As it stands, I’m very proud of this bond program. I think it’s a good “meat and potatoes” bond that will address important infrastructure needs of our city.

Please join me in voting for each bond proposition on November 7.

Council Adds to Bond Package

Yesterday, the Council added about $70 million to the city manager’s proposed $1.28 billion bond package. After getting community input on the manager’s recommended package, I made the following changes to projects in District 14:

Add: Turtle Creek effluence capture system
This will help keep trash from coming into Turtle Creek. Trash that goes into our storm drains near Turtle Creek goes right into the creek. This system would catch the trash before it gets to the creek, and would be a pilot program for 6 of 43 interceptors.
Add: Katy Trail ADA ramp/staircase
This will make the Katy Trail accessible to all users. The proposed funding would also qualify the project for a sustainable development grant.
Add: Cole Park improvements
Cole Park is a highly used park in Uptown, but improvements to this park did not make it into the manager’s recommended bond program. Residents had expressed a desire to improve this park, so we will be making improvements based on the park master plan.
Add: Greenville Ave. lighting and pedestrian improvements
Due to ongoing problems on Lower Greenville, the recent violence, and the fire that destroyed one of the historic blocks, we need to find ways to make the area safer for residents and patrons as well as more attractive to retail businesses. These funds will address lighting and other pedestrian improvements along Lower Greenville, between Belmont and Ross.
Add: Twin Sixties/Yale Blvd. lighting and pedestrian improvements
These are pedestrian and lighting improvements near Mockingbird Station. There are two new developments planned to transform the industrial businesses into transit-oriented, dense residential use. We have a good opportunity to create a more pedestrian-friendly environment with wider sidewalks, attractive medians, and street lighting.
Alley improvements
During my Neighborhood Listening Sessions, many residents expressed a desire for the city to pave their unpaved alleys. The City’s policy is to share the cost of alley paving after residents have submitted a petition request. These funds would allow District 14 residents to have their alleys paved after submitting a petition.
Street improvements:
Several streets that did not make the manager’s proposed program, but which were listed in the need inventory as some of the streets needing real improvement:
Elsby Ave – Lover Lane to Catawha (4500 blk)
Hyer St – Lomo Alto to Dead End
Purdue Ave – Chadbourne Rd to Devonshire Dr. (5400-5600 blk)
Delete – Converting Browder St. to Vehicular traffic
Browder St. is a small side street in Downtown between Commerce and Jackson that residents had been enjoying as a plaza/park. Right now, it is pedestrian only. The manager’s proposal would have funded opening the street to cars and making it two-way. There was overwhelming support from residents to keep this a pedestrian area, so we’re going to do so.
TOTAL $3,571,333

See all proposed amendments.

Bond Meetings – Please give me your input!
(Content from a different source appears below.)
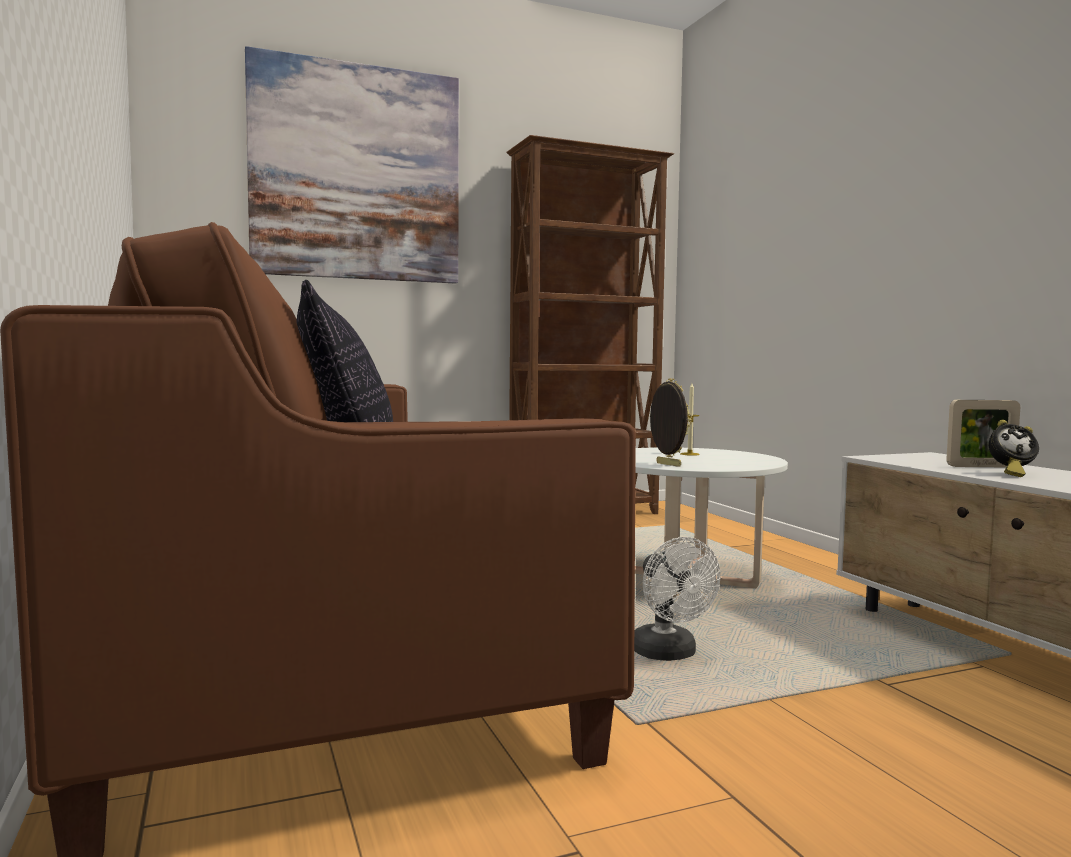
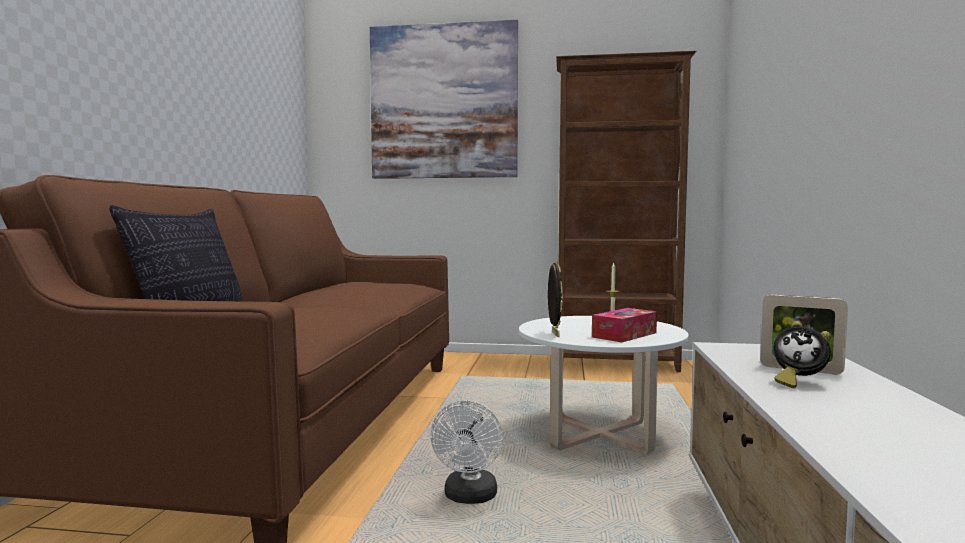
camera: 30 degrees right, 0 degrees up
(729, 460) = (624, 335): none -> tissue box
Please plan on attending one of the following bond townhall meetings to discuss the city’s proposed $1.28B bond package. Last night, we had a good bond meeting discussion, one of three I’ll be holding for District 14 residents. You can find a copy of the proposed bond programs in my previous blog.

Bond meetings:

Tuesday, May 30, 2006 6:30 pm
St. Thomas Aquinas School
3741 Abrams Road 75214
Districts 9 & 14 – Gary Griffith & Angela Hunt

Thursday, June 8, 2006 6:30 pm
Samuell-Grand Recreation Center
6200 East Grand Avenue
Districts 2 & 14 – Pauline Medrano & Angela Hunt

Tuesday, June 13, 2006 6:30 pm
Grauwyler Recreation Center
7780 Harry Hines Boulevard
Districts 2 & 14 – Pauline Medrano & Angela Hunt

Proposed 2006 Bond

After several months of townhall meetings and council input, the City Manager presented her proposed bond package to the Council today.
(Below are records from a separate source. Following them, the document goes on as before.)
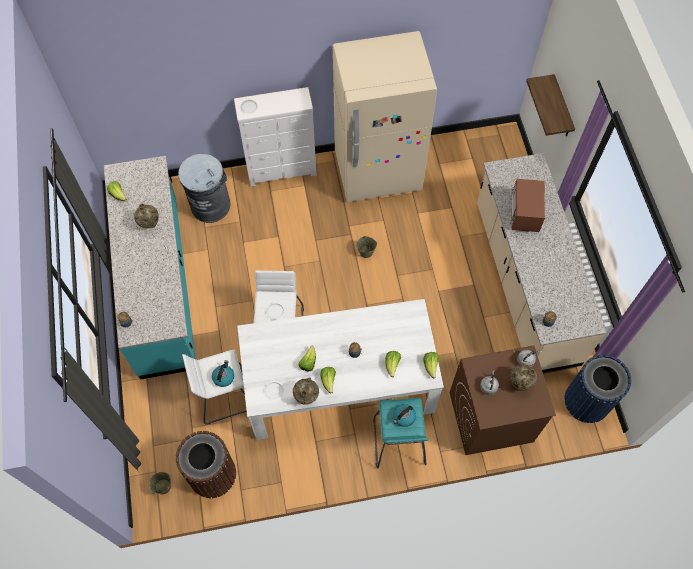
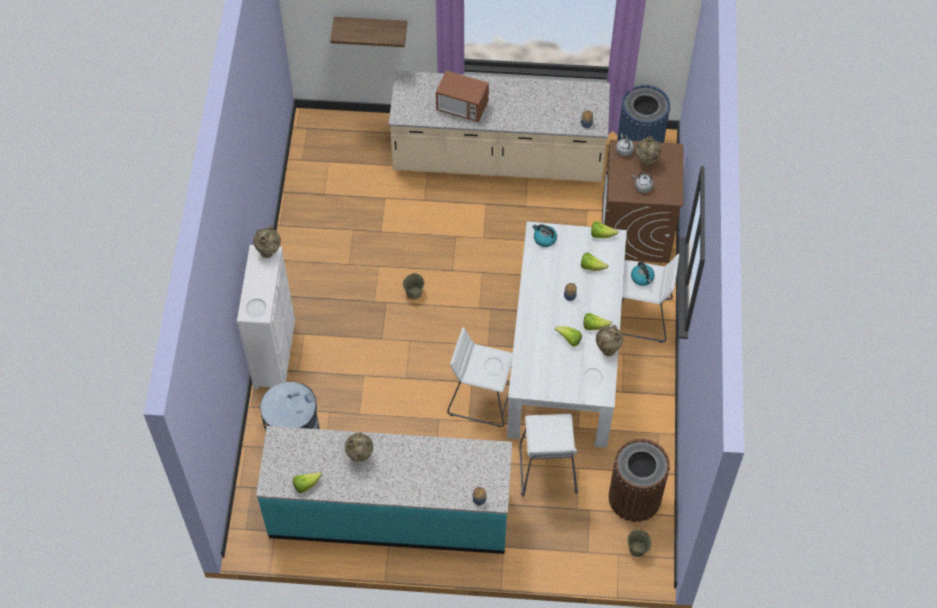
camera: 75 degrees left, 5 degrees down
(223, 377) = (556, 430): kettle -> kettle (544, 239)
(304, 101) = (269, 252): none -> beige vase
(378, 172) = (313, 255): beige fridge -> none
(398, 441) = (641, 316): turquoise stool -> white stool

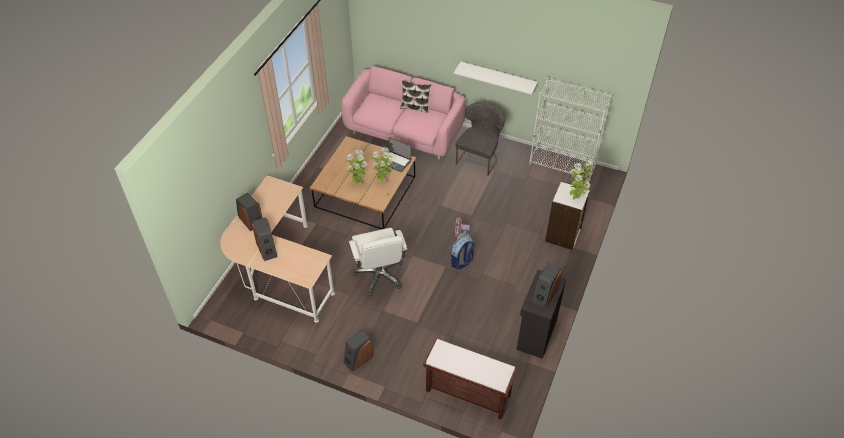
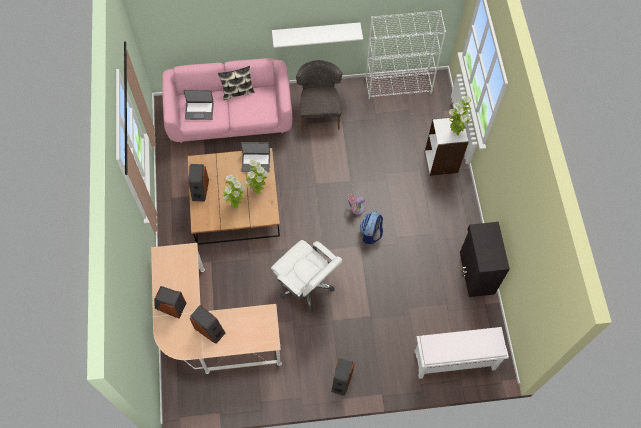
camera: 30 degrees left, 15 degrees up
(376, 107) = (199, 110): none -> laptop
(467, 393) = (453, 361): brown bench -> white bench
(544, 295) = (490, 247): speaker -> speaker (200, 189)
The package total $1.28 billion and the primary objectives are to improve our streets, flood protection and storm drainage, maintain buildings, and enhance public safety. Our other objective is to strategically invest in projects that promote tax growth and support catalyst projects.

Here’s the general breakdown of the proposal:

Streets and Transportation $365,319,359 28%
Flood Protection and Storm Drainage $334,623,816 26%
Park and Recreation Facilities $307,618,245 24%
Economic Development, Housing and Tourism
(Farmers’ Market and Union Station)
$45,215,997 4%
Police, Fire, and Courts Facilities $94,564,838 7%
Cultural Arts Facilities $60,407,189 5%
Library Facilities $43,673,402 3%
City Service and Maintenance Facilities $30,797,556 2%
TOTAL $1,282,220,402 100%

Of this, the larger, citywide items include the Cotton Bowl, Fair Park, city theater in the Arts District, Inland Port, Woodall Rogers Park, Downtown parks, Arboretum, trails, and others.
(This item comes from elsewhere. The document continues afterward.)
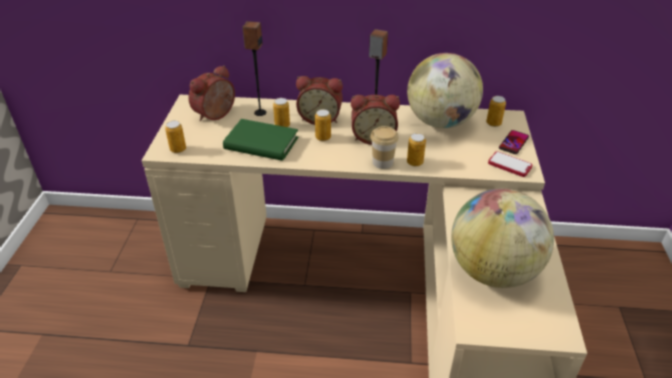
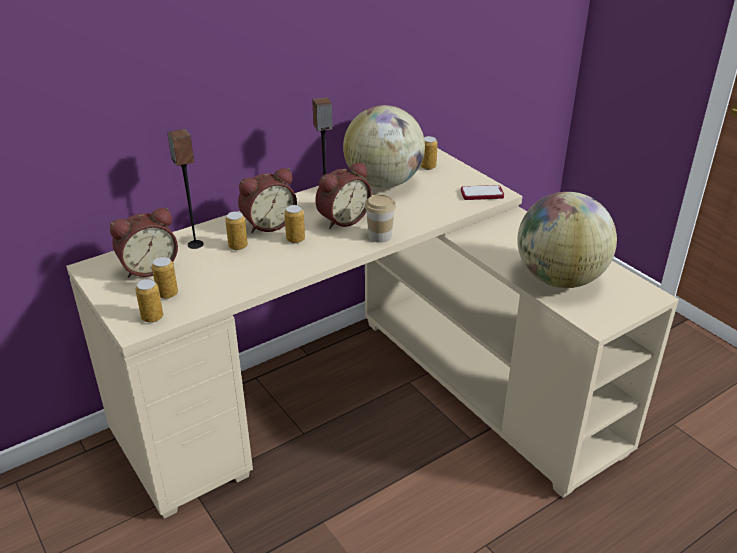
camera: 40 degrees left, 5 degrees down
(216, 115) = (148, 267): alarm clock -> alarm clock turned 120 degrees counterclockwise
(261, 143) = (239, 271): green book -> none
(414, 162) = (407, 224): can -> can (167, 294)
(513, 143) = (462, 175): phone -> none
Improvements important to District 14 include flood control along Inwood, Trinity River sump improvements (that’ll help prevent flooding in the west part of our district), flood control and storm water improvements for the M Streets and Lower Greenville areas that were most affected by the flood, the much-needed Mill Creek project for East Dallas, and a flood relief system for Uptown.

Other District 14 projects include Katy Trail improvements (the Katy Trail extension to White Rock lake and construction of the Santa Fe Trail are already paid for), neighborhood park improvements, and Turtle Creek improvements.

There are numerous recommendations for street and other infrastructure improvements.

I urge you to PLEASE review the bond package and email me at with your opinion and suggestions.

I am having three townhall meetings to discuss this proposed package:

Tuesday, May 30th 6:30 p.m.
St. Thomas Aquinas
6306 Kenwood
Joint with Councilmember Griffith

Thursday, June 8th, 6:30 p.m.
Samuel Grand Rec. Center
6200 East Grand
Joint with Councilmember Medrano

Tuesday, June 13th, 6:30 p.m.
Grauwyler Rec. Center
7780 Harry Hines
Joint with Councilmember Medrano

Most residents at my townhall meetings supported paying a tax increase to support a $1.5B bond. We also need to fund additional police officers to make our city safer. To get more cops, we’ll have to pay for them. That will require some kind of tax increase. So in addition to the bond, we’ll have to increase taxes to get more cops in the future.

As the bond package was being put together, I thought that it would make sense to do a smaller bond package at a smaller tax increase, and then a separte tax increase for more police. The City Manager appeared to have had the same idea, and provided a smaller (albeit large) bond package, with a clear explanation of additional property tax increases that will be required to hire more police. I like that kind of transparency.

On the issue of discretionary funds: I don’t think it’s a good idea. Residents have shared with me their concerns that the Council will not be responsible with discretionary funds. Given the allegations of corruption, millions in uncollected parking fines, improper accounting, etc., I understand there is a perception that City Hall is not fiscally responsible. I believe City Hall needs to earn residents’ trust before asking for this type of discretion.

Council Briefing: Date of Next Bond Election

The City Manager has recommended moving the next bond election from May 2007 to November 2006. The benefit is that the bond campaign is separated from the Mayoral and Council elections in May 2007. The downside is that the estimated cost to the City for an election in November 2006 is between $500 – $750k.

The Council supported moving the bond election to November 2006.